И вот чего при всей очевидной пустяшности (подумаешь, всего лишь переиздание, я и неизданные рукописи своих книг, счетом, кажется, пять, полагаю весьма малой потерей) забыть, оказывается, не могу. Сейчас, по крайности, вспомнилось резко.
– С. Б., о чем вы таком говорите?
– Ну как же… Мы же и обложку выбрали с вами… И сроки прошли… И аванс вы мне обещали…
– С. Б., вы что-то путаете. Никаких договоренностей не было.
Еще и еще раз: понимаю, какая все это чепуха. Да и тогда не воспринималось – сколько-нибудь драматически. Но как вспомню взгляд красивых и честных глаз…
Итак, членам партии было поставлено условие: назови того, кто дал тебе подписать письмо, и отделаешься выговором. Иначе – вон из рядов. (В самом трагикомическом положении оказался Валя Непомнящий: назвать того, кто подвиг его на дерзкий поступок, он не мог уже потому, что пыл одним из авторов осуждаемого протеста.)

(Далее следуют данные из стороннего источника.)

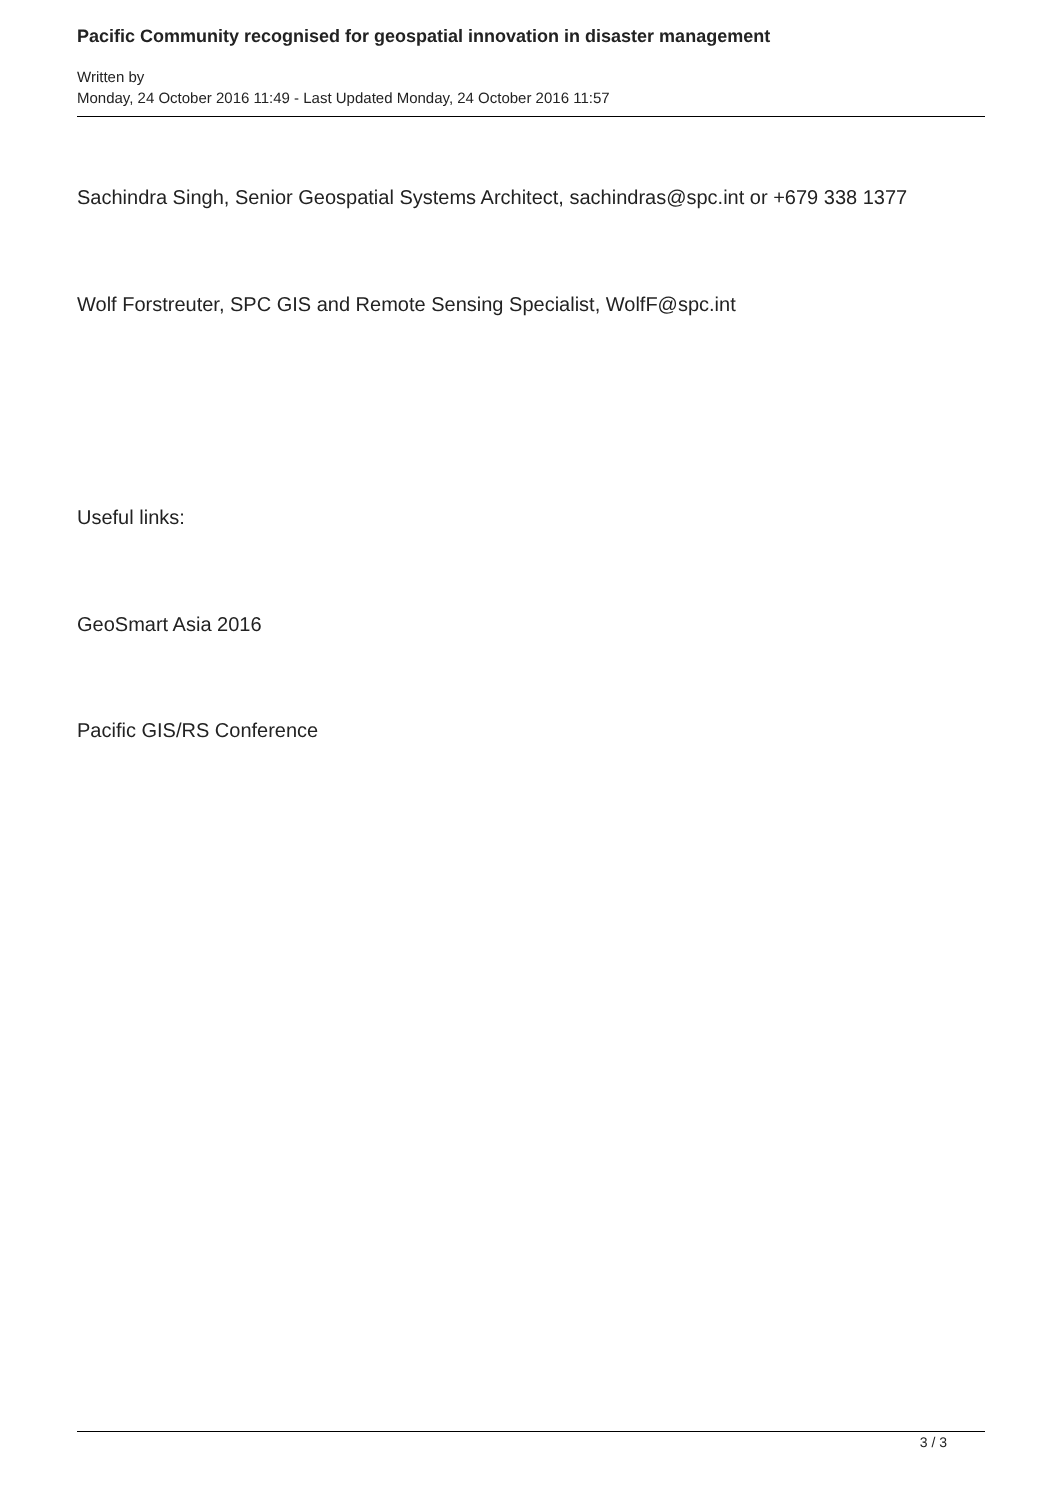Pacific Community recognised for geospatial innovation in disaster management
Written by
Monday, 24 October 2016 11:49 - Last Updated Monday, 24 October 2016 11:57
Sachindra Singh, Senior Geospatial Systems Architect, sachindras@spc.int or +679 338 1377
Wolf Forstreuter, SPC GIS and Remote Sensing Specialist, WolfF@spc.int
Useful links:
GeoSmart Asia 2016
Pacific GIS/RS Conference
3 / 3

Что касается Балтера, то он не только никого не нажал, но его самого выдал, предательством сохранив себе место в гнездилище чести, ума и совести, писатель, насчет гордости коего вроде бы можно было не сомневаться. Тем более: «Если они посмеют меня тронуть, я подниму всех своих друзей по лагерю!» – так, как рассказывал мне Борис, кипятился тот, за которым стоял плен, потом два лагеря, немецкий и наш, «проверочный», стояли книги, объявленные школой мужества (вот, дескать, что перенес человек, а не усомнился в правоте партии). Однако – нажал, выдал, и предстал наш Боря перед товарищами по парторганизации журнала «Юность», где состоял на учете.
Правда, товарищи его не слишком пытали. Критик Женя Сидоров, впоследствии – министр Евгений Юрьевич, даже заявил, что хотел бы быть похожим на Балтера. Но ритуал есть ритуал.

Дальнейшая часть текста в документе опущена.